● **Tareas a realizar**:
(a) Según el fragmento sobre Hildur, ¿quién había retirado los crucifijos de la habitación?
(b) Copia, por favor, el tramo del fragmento sobre Hildur que va desde "De regreso a" hasta "cubrían sus tumbas.".

● **Fragmento de origen**:

De regreso a la casa de los Andersen, el estado de Hildur había empeorado enormemente. Al parecer, ella misma había retirado los crucifijos de la habitación. Su corazón continuaba latiendo, pero su vida pendía de un hilo. Solo la sangre de Wilfrid pudo alargar aquella agonía. Irracionalmente decidido a poner fin a aquella pantomima, Chris Petersen continuó insistiendo en que era necesario asegurarse de que los cadáveres quedarían clavados en sus tumbas, por lo que él y nuestro anonadado protagonista – incapaz de frenar el ímpetu de su amigo – regresan una vez más al cementerio. Allí terminarían por descubrir la verdad: Tanto Karl como Jorma no abandonaban físicamente sus lugares de reposo, sino que eran sus esencias espirituales las que salían de sus cuerpos a través de dos orificios visibles sobre la hierba y la tierra que cubrían sus tumbas.
Los aterrorizados hombres, sabedores de que eran observados desde algún punto cercano, pusieron fin a las andanzas de Karl al clavarle una estaca mientras su espíritu estaba encerrado en él. Sin embargo, fue mucho más difícil hacer lo propio con su amada. Por si fuera poco, el cuerpo casi inanimado de Hildur yacía sobre el enterramiento de su hermana. Esto enfureció a Wilfrid Andersen, que casi acaba con la vida de sus dos acompañantes. Existe la posibilidad de que el esposo estuviera siendo influenciado de alguna manera por el mal que azotaba a su mujer. Sabiendo por boca de la propia Hildur que Wilfrid era la siguiente víctima de aquella incipiente infestación, no es descabellado pensar que los efectos nocivos de aquella ponzoña pudiesen manifestarse en forma de locura temporal o ira incontenible. Todo, por supuesto, orquestado por la pareja de no muertos.

Datos de puntos clave del cuerpo o de la mano:

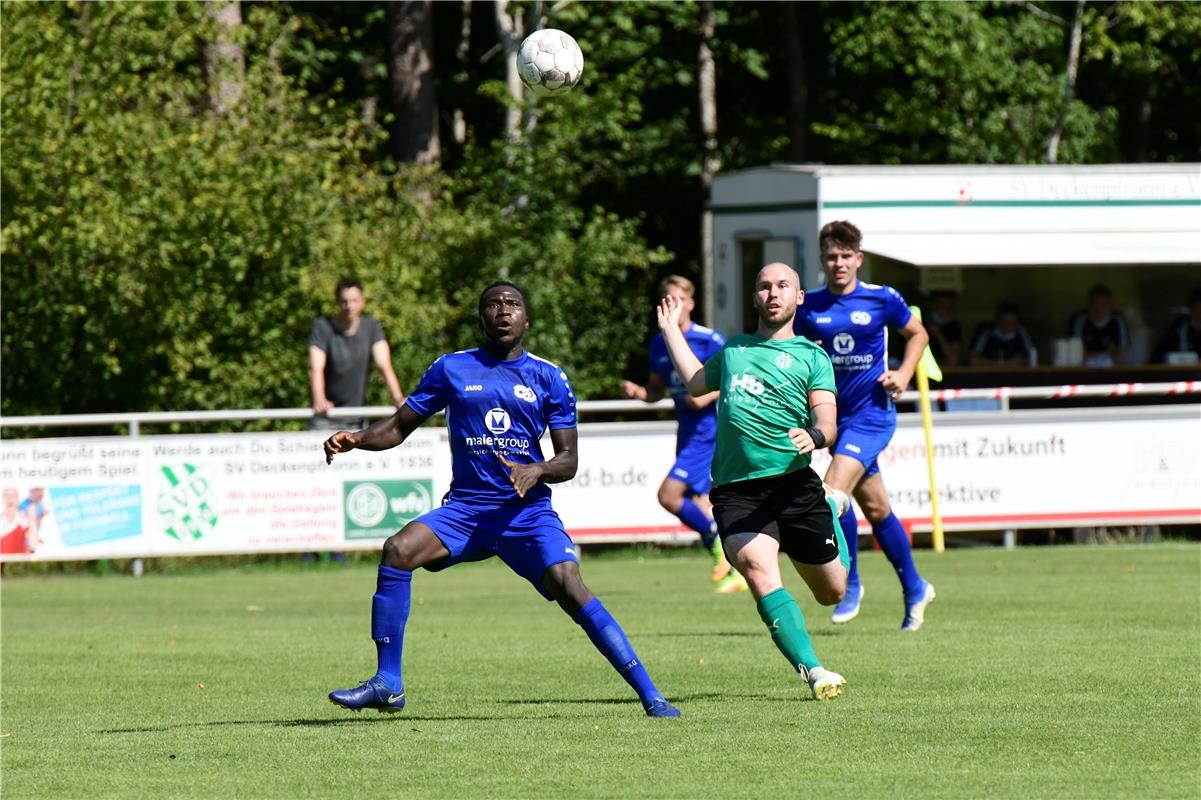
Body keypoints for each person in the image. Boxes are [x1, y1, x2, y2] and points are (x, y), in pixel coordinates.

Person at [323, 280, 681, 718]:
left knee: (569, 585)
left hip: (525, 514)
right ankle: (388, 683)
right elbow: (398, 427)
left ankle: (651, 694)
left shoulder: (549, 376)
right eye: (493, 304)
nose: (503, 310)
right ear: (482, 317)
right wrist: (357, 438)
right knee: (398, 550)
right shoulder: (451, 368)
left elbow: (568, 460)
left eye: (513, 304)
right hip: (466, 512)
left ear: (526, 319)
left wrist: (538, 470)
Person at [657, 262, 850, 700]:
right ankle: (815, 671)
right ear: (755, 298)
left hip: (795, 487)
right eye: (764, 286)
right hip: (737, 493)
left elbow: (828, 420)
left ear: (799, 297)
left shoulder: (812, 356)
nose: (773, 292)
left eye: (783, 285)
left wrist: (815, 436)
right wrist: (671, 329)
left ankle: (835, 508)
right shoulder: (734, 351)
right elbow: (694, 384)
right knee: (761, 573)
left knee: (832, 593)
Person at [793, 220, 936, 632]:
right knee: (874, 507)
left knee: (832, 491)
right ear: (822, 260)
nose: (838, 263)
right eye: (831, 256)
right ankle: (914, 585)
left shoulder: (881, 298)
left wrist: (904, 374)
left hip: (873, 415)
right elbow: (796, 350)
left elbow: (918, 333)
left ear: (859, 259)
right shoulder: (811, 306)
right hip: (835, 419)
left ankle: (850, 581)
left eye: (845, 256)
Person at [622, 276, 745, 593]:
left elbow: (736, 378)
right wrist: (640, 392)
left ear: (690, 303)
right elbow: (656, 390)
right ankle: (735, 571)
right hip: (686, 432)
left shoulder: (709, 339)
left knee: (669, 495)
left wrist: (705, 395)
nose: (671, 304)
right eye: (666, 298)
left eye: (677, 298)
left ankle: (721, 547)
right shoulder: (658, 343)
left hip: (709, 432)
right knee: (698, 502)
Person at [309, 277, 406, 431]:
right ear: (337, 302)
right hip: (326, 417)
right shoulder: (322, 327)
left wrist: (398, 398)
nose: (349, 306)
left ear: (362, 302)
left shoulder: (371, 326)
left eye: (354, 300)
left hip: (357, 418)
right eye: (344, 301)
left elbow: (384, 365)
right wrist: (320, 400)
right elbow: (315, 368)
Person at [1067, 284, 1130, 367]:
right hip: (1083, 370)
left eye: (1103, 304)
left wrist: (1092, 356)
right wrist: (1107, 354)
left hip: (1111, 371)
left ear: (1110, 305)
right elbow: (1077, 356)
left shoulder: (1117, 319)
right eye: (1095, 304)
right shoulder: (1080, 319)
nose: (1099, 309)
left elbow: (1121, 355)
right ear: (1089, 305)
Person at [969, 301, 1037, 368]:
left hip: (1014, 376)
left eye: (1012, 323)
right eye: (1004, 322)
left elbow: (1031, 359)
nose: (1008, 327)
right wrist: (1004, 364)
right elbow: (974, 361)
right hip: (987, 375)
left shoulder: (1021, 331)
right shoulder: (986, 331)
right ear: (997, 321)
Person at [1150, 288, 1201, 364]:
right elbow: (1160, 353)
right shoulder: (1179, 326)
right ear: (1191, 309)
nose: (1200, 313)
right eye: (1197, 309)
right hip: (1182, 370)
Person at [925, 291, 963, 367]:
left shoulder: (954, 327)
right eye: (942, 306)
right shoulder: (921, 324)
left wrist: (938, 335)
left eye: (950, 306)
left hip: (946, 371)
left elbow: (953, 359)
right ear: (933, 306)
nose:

● **Respuestas por tarea**:
(a) Al parecer, la propia Hildur.

(b)
De regreso a la casa de los Andersen, el estado de Hildur había empeorado enormemente. Al parecer, ella misma había retirado los crucifijos de la habitación. Su corazón continuaba latiendo, pero su vida pendía de un hilo. Solo la sangre de Wilfrid pudo alargar aquella agonía. Irracionalmente decidido a poner fin a aquella pantomima, Chris Petersen continuó insistiendo en que era necesario asegurarse de que los cadáveres quedarían clavados en sus tumbas, por lo que él y nuestro anonadado protagonista – incapaz de frenar el ímpetu de su amigo – regresan una vez más al cementerio. Allí terminarían por descubrir la verdad: Tanto Karl como Jorma no abandonaban físicamente sus lugares de reposo, sino que eran sus esencias espirituales las que salían de sus cuerpos a través de dos orificios visibles sobre la hierba y la tierra que cubrían sus tumbas.